### EXTRACT
———
Theoretical investigation on the transformation of ketamine initiated by ⋅OH/SO4−⋅ in aqueous solution: Mechanisms, kinetics and ecotoxicity assessment

Abstract

Ketamine (KET), as an analgesic medicine, has raised considerable attention due to its widespread existence and potential environmental hazards. This study researched the transformation mechanisms, kinetics, and potential ecology risks of KET degradation initiated by ⋅OH/SO4−⋅ through density functional theory (DFT). The calculation results show that the H15 atom belongs to the -CH3 group is more likely to be extracted by ⋅OH or SO4−⋅, generating the most active dehydrogenated radical intermediate IM21, which could further transform into the principal products (P1, P2, P3, P5, P6, and P8) in the aquatic environment. Furthermore, the subsequent degradation pathways of other active intermediates IM2, IM16, and IM19 were also considered. At 298 K, the calculated ktotal of KET reacting with ⋅OH and SO4−⋅ are 1.34 × 1010 and 1.11 × 1010 M−1 s−1, respectively, demonstrating that the ⋅OH shows slightly higher initiation performance than SO4−⋅. In terms of the half-lives, the values in ⋅OH-initiated AOPs are at the range of 0.05–5.75 s, while the half-lives of KET reaction oxidized by SO4−⋅ range from 0.01 to 437.03 d in 273–313 K. Based on the toxicity evaluation, the majority of degradation products present toxicity decreasing, but some of them remain at toxic or very toxic levels, such as P1, P3, P13, and P20. In addition, the accumulative effects, developmental toxicity, mutagenicity, and carcinogenicity of multiple transformation products increase compared with parent KET. This work could contribute to enhancing the comprehension of KET mineralization in liquid ecosystems and establish a theoretical basis for prospective industrial applications.
———
### BRIEF
Copy out the ketamine abstract word for word, from its title to its final sentence.

Saved entries:
———
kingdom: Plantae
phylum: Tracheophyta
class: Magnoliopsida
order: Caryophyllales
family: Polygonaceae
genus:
———
### SOLUTION TO THE PROBLEM
Theoretical investigation on the transformation of ketamine initiated by ⋅OH/SO4−⋅ in aqueous solution: Mechanisms, kinetics and ecotoxicity assessment

Abstract

Ketamine (KET), as an analgesic medicine, has raised considerable attention due to its widespread existence and potential environmental hazards. This study researched the transformation mechanisms, kinetics, and potential ecology risks of KET degradation initiated by ⋅OH/SO4−⋅ through density functional theory (DFT). The calculation results show that the H15 atom belongs to the -CH3 group is more likely to be extracted by ⋅OH or SO4−⋅, generating the most active dehydrogenated radical intermediate IM21, which could further transform into the principal products (P1, P2, P3, P5, P6, and P8) in the aquatic environment. Furthermore, the subsequent degradation pathways of other active intermediates IM2, IM16, and IM19 were also considered. At 298 K, the calculated ktotal of KET reacting with ⋅OH and SO4−⋅ are 1.34 × 1010 and 1.11 × 1010 M−1 s−1, respectively, demonstrating that the ⋅OH shows slightly higher initiation performance than SO4−⋅. In terms of the half-lives, the values in ⋅OH-initiated AOPs are at the range of 0.05–5.75 s, while the half-lives of KET reaction oxidized by SO4−⋅ range from 0.01 to 437.03 d in 273–313 K. Based on the toxicity evaluation, the majority of degradation products present toxicity decreasing, but some of them remain at toxic or very toxic levels, such as P1, P3, P13, and P20. In addition, the accumulative effects, developmental toxicity, mutagenicity, and carcinogenicity of multiple transformation products increase compared with parent KET. This work could contribute to enhancing the comprehension of KET mineralization in liquid ecosystems and establish a theoretical basis for prospective industrial applications.